One of my great great aunts used to run a hat shop in the town she lived in and made a fairly easy life of it back in the 1910-1920s. So obviously not only was she not working 80 hours a week selling hats, but other people (well, other women, lets be honest) felt as though they had enough money to spend on hats to keep her in business and well fed indefinately. For all I know, that hat store may still be in some far off tucked away corner of my family... although most likely she got fucked by the depression just like everyone else.
To borrow heavily from Dickens, Oliver Twist and his ilk were poor. Ebeneezer Scrooge and the Marleys were middle class (probably pushing upper middle, but by no means rich nor royalty). The middle class was not as extensive, surely... the majority of people were mostly poor, with a smaller section of middle class, a smaller section still of the non-titled richer upper classes, and of course the top 1% ultra stupid rich. What FDR did was make conditions such that a lot of those dirt-grubbing poor people could have a little upward mobility into the middle class, at the cost of limiting the insanely huge opportunities the rich-to-uber-rich enjoyed (which is why the rich-to-uber-rich still, to this day, hate him and everything he'd ever done).
As for the 'standard of living' thing that claims that todays poor people are ever-so-much-better-off than yesterday's rich(er) people, that's a highly debatable topic based on what you consider 'standard of living'. Sure, due to our consumerist wastrel lifestyle even the most meagre lifestyles can support the aquisition of a lot of 'stuff', but I don't personally believe that the accumulation of stuff directly leads to a higher standard of living. Where's the criteria? An average poor person with at least some modicum of health insurance could certainly live LONGER than even a king 150 years ago, but who lived better? Does the ability for everyone to buy a disposable $30 DVD player today mean that we're utterly superior in lifestyle to people in the 50s, many of whom didn't even own a TV but were in far better shape, could look forward to a lifetime of job security, low crime rates and clean urban centers?

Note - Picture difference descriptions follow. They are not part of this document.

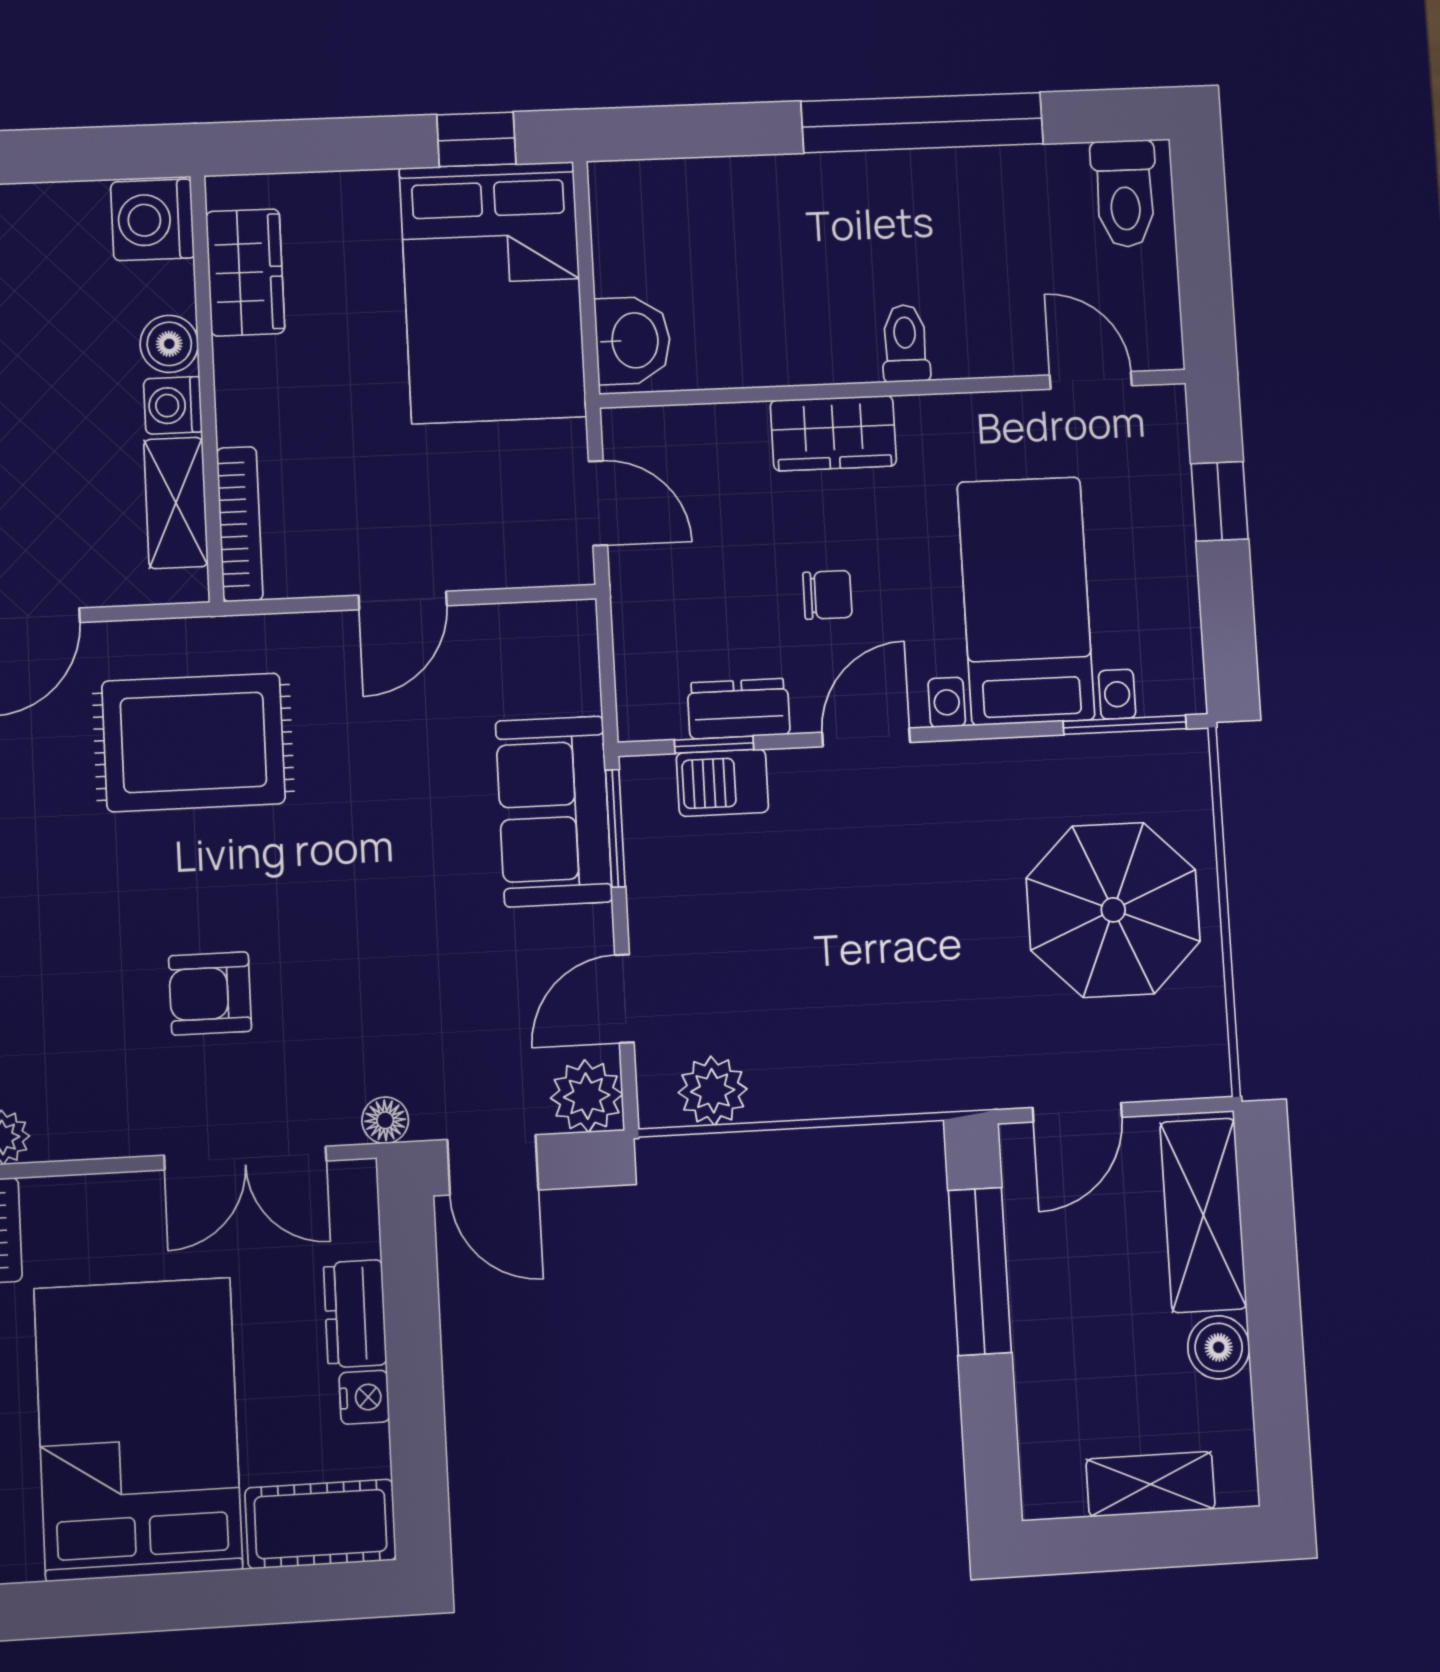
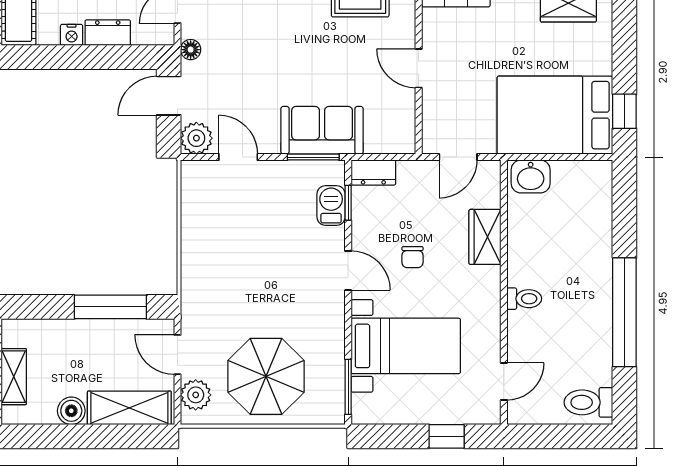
wardrobe: (833, 433) -> (485, 237), moved
dresser: (739, 709) -> (373, 173), moved, turned 90
plant: (713, 1091) -> (196, 395), moved

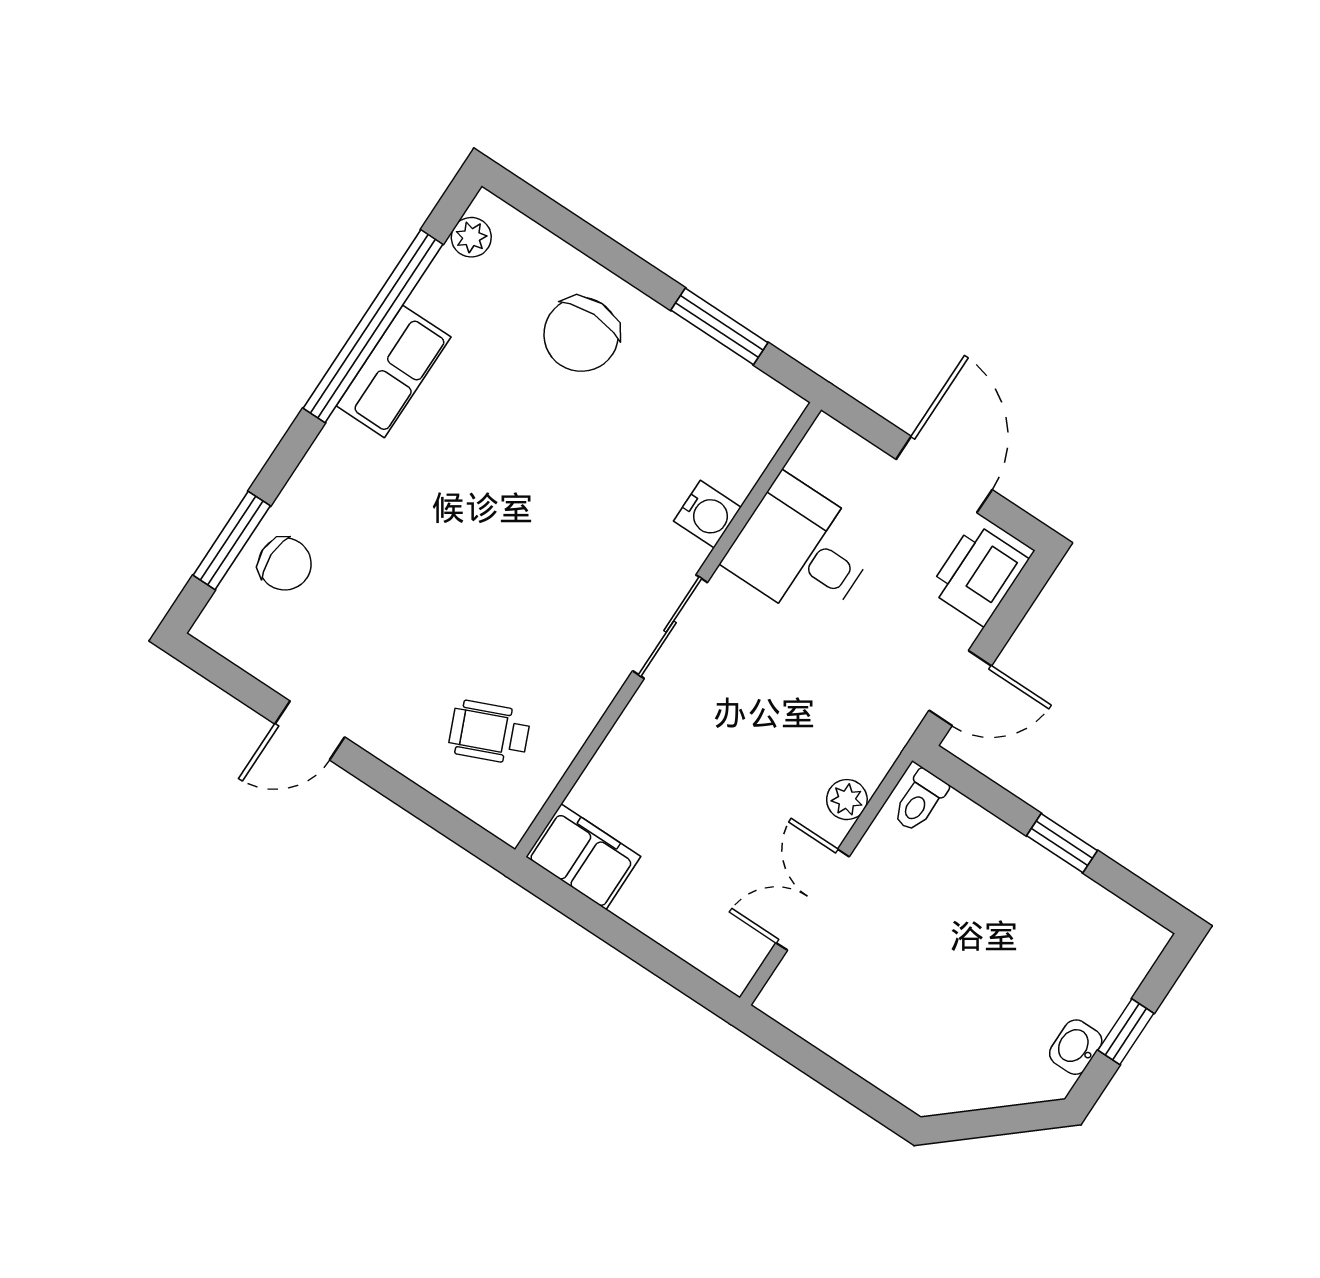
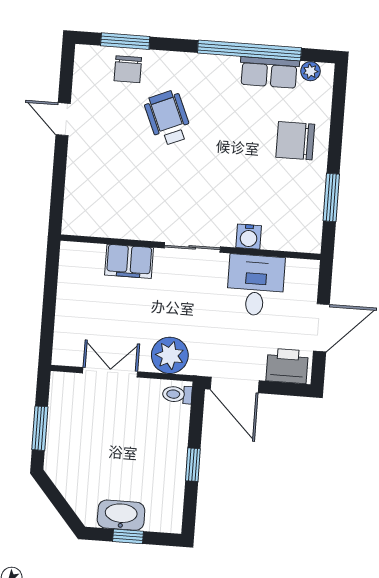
row of seats: (394, 371) -> (269, 72), moved
door: (960, 688) -> (235, 385), width x1.37
wheelchair: (489, 732) -> (168, 118), moved, width x1.36, depth x1.37
plant: (847, 800) -> (170, 355), width x1.87, depth x1.87
filing cabinet: (583, 857) -> (129, 261), moved, turned 90
washbasin: (1076, 1047) -> (121, 515), width x1.91, depth x1.45
window: (843, 1082) -> (40, 428), added

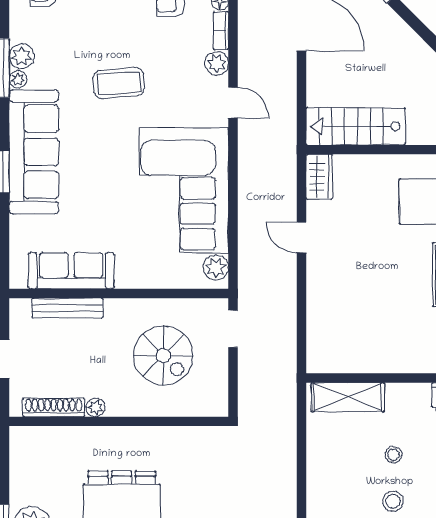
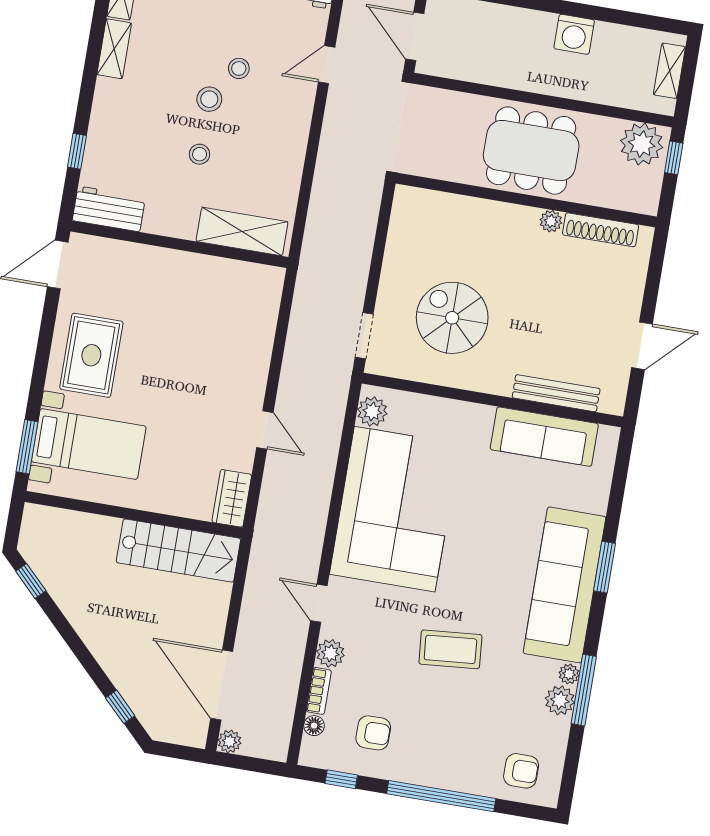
shoe rack: (54, 407) -> (601, 230), moved
plant: (96, 407) -> (551, 221), moved
wall: (119, 421) -> (526, 200), moved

There's a trend lately of people going off to do what is known as 'freeholding'. They sell off all the crap they don't need, move to the country, buy 40 acres or so of tenable farm land and run a self-sufficient farm, often times completely off the grid (self contained power, water, sewage etc). Some people get sick of the high intensity and transient nature of our modern society and want to get back to a simpler existance, so much so that they're willing to throw off many of the trappings that you or I might consider essential to daily life, to acheive it. I think it's fairly clear that although an agrarian existance may have been more physically demanding that not everyone would agree that it had an inferior standard of living.